Easter Sunday - April 16, 2017
Text: John 20:1-18
Hallelujah,
friends, Christ is risen! !El Señor resucitó¡
The cross that bore our Lord and Savior stands empty, and love has triumphed
over the grave! This morning we cry “Alleluia!” and sing for joy because the dark
night has passed, and at long last Easter morning has come! The strife is over,
the battle is won!
Liturgically
speaking, of course. This last week, Holy Week, we remembered and reenacted the
events of the final week of Jesus’ earthly life. We paraded into the sanctuary
waving palms and crying, “Hosanna!” on Palm Sunday. On Maundy Thursday, we
remembered Jesus’ last supper with his disciples, and we shared a meal together
at Ranchos Presbyterian Church.

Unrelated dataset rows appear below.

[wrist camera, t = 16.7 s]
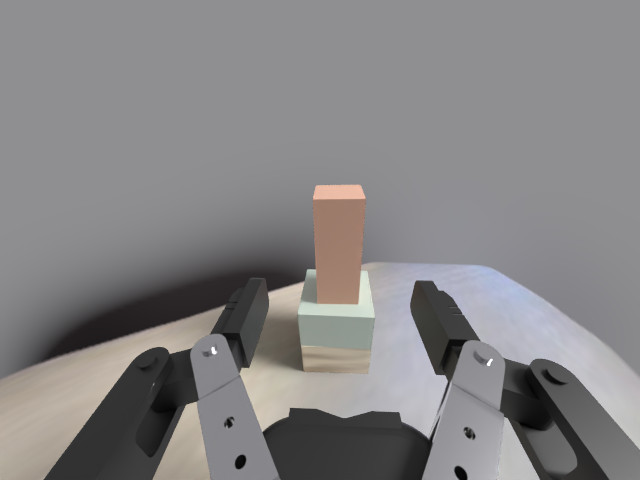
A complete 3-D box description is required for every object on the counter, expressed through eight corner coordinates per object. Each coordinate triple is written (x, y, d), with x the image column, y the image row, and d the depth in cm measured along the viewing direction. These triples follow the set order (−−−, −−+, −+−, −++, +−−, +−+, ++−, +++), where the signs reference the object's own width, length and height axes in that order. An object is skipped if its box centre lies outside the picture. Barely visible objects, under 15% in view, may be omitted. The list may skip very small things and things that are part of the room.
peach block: (358, 304, 25) (365, 198, 19) (317, 303, 25) (312, 199, 19) (355, 278, 29) (360, 184, 23) (319, 278, 29) (316, 185, 23)
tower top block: (370, 349, 26) (374, 317, 23) (300, 345, 26) (297, 314, 24) (364, 299, 33) (367, 270, 30) (309, 297, 33) (307, 269, 31)
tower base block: (368, 374, 28) (371, 348, 26) (303, 372, 29) (301, 346, 26) (361, 322, 35) (363, 298, 33) (309, 322, 36) (307, 297, 33)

On Good Friday, we heard Jesus’ last words
cried out from the cross, “My God, my God, why have you forsaken me!” And this
morning, Easter morning, we gather to raise our “Alleluias” and to give thanks
that God has in fact not forsaken us,
and will never forsake us. This morning we celebrate the ongoing truth of
resurrection, of new life and joy where we thought death and grief were
impenetrable.
Perhaps
the Easter joy and Alleluias resonate with you this morning…or perhaps they
don’t. In the Church, we go through this cycle of remembering every year,
regardless of what is taking place in our world or in our personal lives. And so,
some years, when we reach Easter Sunday, I am ready to shout Alleluia and sing
for joy! But then some years…it just doesn’t feel right. Some years, it seems
premature to say that the strife is over, to claim God’s victory in our broken,
fallen world.
Some
of you may be familiar with a quote by author Barbara Johnson, who says that Christians
are “an Easter people living in a Good Friday word.” I like the sentiment of
that saying, I really do, but if I’m honest with myself…that’s not how I’ve been
feeling recently. I can definitely relate to the part about living in a Good
Friday world. Look around us. Bombs are dropping; people are starving. Racism,
misogyny, and Islamophobia seem to be gaining new strength in our own country. I
see, and I know, that we are living in a Good Friday world.
What
I’m struggling with – I’m a little embarrassed to admit this – but what I’m
struggling with is the part about being an “Easter people.” I want to be an
Easter person. Theologically, I have every reason to be an Easter person. I
know that the good news of the Gospel that we proclaim this morning and every
morning, is far more powerful than even the most painful circumstances of lives
and our world. But when it comes down to it, there are many days when I simply
don’t feel like a “Easter person.” It’s almost as if I’ve been living in a Good
Friday world so long, that, well, it’s starting to rub off on me.
Which
is why I’m grateful for Mary Magdalene in our story today. When she shows up at
the tomb on Easter morning, she is not feeling like much of an “Easter person,”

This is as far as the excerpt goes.